Run and Hyde

It took years of out-of-town tryouts before Frank Wildhorn and Leslie Bricusse’s pop-musical version of Robert Louis Stevenson’s The Strange Case of Dr. Jekyll and Mr. Hyde finally hit Broadway. Never quite a smash there, it was at least nudged into profitability by a loyal audience of musical theater fans, Ren Fest folks and everyone who signed petitions to keep Ron Perlman’s Beauty and the Beast on TV 20 years back. I’d personally find the musical’s success more heartening if, at the end of those years, it hadn’t wound up starring Sebastian Bach and David Hasselhoff. Or if the score didn’t sound so cobbled together from other sources.

Now at Just Off Broadway Theatre in a production by Shine Shows and Thin Air Theatrics, Jekyll & Hyde: The Musical is all Frankenstein in its technique: Stitch together rotting flesh and hope against hope for life. The writers have taken the bones of Stevenson’s novel, the air of doomed romance from Phantom of the Opera, the macabre violence of Sweeney Todd and some psychological wankery about man’s dual nature straight from a Batman comic. And the score comes from everywhere: Andrew Lloyd Webber-style narrative prog, cheesy goth, more power ballads than an all-’80s weekend on KUDL. Snatches of older, better songs are constantly bubbling up: “I Know Him So Well” from Chess (“In His Eyes”), Janis Ian’s “At Seventeen” (“A New Life”), chunks of Evita and Les Miserables.

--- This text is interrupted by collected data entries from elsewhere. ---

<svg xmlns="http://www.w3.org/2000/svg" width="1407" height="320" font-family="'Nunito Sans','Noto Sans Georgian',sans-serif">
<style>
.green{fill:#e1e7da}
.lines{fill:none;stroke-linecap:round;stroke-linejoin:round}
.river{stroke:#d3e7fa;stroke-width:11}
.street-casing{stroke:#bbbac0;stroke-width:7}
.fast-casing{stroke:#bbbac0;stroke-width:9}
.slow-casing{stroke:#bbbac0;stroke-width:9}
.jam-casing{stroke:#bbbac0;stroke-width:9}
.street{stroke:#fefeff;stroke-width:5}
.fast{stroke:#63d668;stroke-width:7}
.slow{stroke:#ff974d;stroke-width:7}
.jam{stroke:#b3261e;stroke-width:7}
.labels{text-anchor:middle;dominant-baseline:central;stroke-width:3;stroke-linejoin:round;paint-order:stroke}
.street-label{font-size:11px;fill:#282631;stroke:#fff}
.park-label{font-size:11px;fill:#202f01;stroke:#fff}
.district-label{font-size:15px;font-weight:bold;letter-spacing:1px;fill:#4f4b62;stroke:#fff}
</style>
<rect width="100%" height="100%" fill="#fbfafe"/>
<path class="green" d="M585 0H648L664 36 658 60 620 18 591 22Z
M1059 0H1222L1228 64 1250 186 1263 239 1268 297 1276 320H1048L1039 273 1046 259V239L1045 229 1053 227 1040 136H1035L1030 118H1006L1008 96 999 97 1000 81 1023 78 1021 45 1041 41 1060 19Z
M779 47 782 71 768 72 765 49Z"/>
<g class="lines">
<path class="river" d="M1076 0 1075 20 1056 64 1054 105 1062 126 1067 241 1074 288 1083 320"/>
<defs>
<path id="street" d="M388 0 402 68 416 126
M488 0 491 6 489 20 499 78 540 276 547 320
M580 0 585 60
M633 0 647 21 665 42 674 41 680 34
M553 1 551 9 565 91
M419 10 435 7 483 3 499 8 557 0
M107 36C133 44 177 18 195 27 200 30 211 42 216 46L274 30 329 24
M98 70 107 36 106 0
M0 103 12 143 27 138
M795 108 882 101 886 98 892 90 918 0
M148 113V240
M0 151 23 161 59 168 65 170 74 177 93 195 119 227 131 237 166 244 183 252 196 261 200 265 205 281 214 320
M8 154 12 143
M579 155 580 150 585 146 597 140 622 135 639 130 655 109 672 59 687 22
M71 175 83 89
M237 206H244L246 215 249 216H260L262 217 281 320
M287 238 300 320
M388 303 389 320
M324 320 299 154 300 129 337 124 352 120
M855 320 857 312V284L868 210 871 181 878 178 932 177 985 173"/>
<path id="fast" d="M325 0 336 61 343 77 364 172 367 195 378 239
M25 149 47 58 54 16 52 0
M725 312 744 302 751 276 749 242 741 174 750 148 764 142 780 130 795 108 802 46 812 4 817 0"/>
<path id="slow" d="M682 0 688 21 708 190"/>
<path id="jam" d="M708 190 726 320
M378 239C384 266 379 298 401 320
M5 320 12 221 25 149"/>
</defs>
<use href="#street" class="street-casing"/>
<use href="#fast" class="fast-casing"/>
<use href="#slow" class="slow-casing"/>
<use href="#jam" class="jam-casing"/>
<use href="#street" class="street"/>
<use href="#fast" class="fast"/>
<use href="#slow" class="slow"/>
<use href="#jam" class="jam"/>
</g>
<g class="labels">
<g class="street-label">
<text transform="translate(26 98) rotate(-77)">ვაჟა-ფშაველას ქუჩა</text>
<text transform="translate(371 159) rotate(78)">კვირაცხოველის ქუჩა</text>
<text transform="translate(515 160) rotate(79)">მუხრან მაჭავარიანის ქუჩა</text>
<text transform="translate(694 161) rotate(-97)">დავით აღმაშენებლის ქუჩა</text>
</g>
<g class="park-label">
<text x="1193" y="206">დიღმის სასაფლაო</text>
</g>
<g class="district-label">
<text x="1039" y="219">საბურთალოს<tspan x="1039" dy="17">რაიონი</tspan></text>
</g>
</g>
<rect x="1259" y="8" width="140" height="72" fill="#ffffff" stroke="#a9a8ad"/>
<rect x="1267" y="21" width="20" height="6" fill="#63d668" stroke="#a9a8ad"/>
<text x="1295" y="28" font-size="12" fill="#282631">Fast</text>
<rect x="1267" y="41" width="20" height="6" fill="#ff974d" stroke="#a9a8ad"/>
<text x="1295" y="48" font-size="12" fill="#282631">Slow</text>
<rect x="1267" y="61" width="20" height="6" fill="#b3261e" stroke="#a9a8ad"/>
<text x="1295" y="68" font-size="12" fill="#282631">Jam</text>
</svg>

That said, with so many talented people, assembled by Daniel Doss and Sarah Mae McElroy, dedicated to pulling this off, and with such an appreciative audience crowded into Just Off Broadway, I tried to give it a chance. Thanks to stirring, well-sung performances from Patrick Lewallen (as Jekyll and Hyde) and Mandy Mook (as the doomed prostitute Lucy), and also the enthusiasm of the sizable ensemble, I managed to keep myself from serious eye rolling for almost 90 minutes.

Lewellan’s visceral take on the Hyde persona, all growls and spitting with a dash of Tom Waits, demonstrates a canny sense of just how far over the top the part should be played. Mook, with a strong yet sometimes appealingly girlish voice and an insouciant curl at the corner of her smile, brings a richness of characterization to Lucy that is almost enough to save the show. First, Lucy is a sexy brat, than a neorealist street girl, then a musical theater dreamer and finally a tragic heroine. Given too few scenes to work with, Mook somehow connects all this, making Lucy’s the one intelligible arc in the show.

And here’s loud and proud applause for Andrea Boswell-Burns and Kelly Newsome McNichols, who find glory in an extended bordello sequence. And Erin Taylor and Christina Burton, effectively creepy as demonic spirits crawling around the set like it’s the cover of Houses of the Holy.

Still, as Lewellan’s preening Jekyll brewed up the potion that transforms him into Mr. Hyde, the embodiment of his darkest urges, I found myself forced to forgive more and more. Played by the talented Daniel Doss on a Sinfonia keyboard, the score sounds rubbery and fake. Somehow, I accepted that Victorian Jekyll was dressed as though he was in Reservoir Dogs; I even soldiered through wretched couplets such as The Bishop speaks for all of us/When he says you’re playing God/There’s such a thing as ethics/Over which you ride roughshod. It was harder to shrug off set trappings such as the lectern that was actually a music stand with a sweater duct-taped to it, or the fact that nonprincipal cast members kept standing directly in front of me and blocking the action.

But just after intermission came “Murder,” a lengthy number detailing, well, a string of murders. Unlike most of the tunes that precede it, which are bland and derivative but not unlistenable, “Murder” is a stabbing assault on the ears: Murder! Murder! Tum-tee-tum-tum! Murder! Murder! Tum-tee-TUM-tum! Honest to God, if you tasked half a dozen 5-year-olds with writing a song called “Murder,” half would come up with this. The other half would come up with something better.

As “Murder” shrieked on, I suffered the only real scare I’d ever had at a horror-themed play of any variety: the knowledge that there remained at least an hour to go.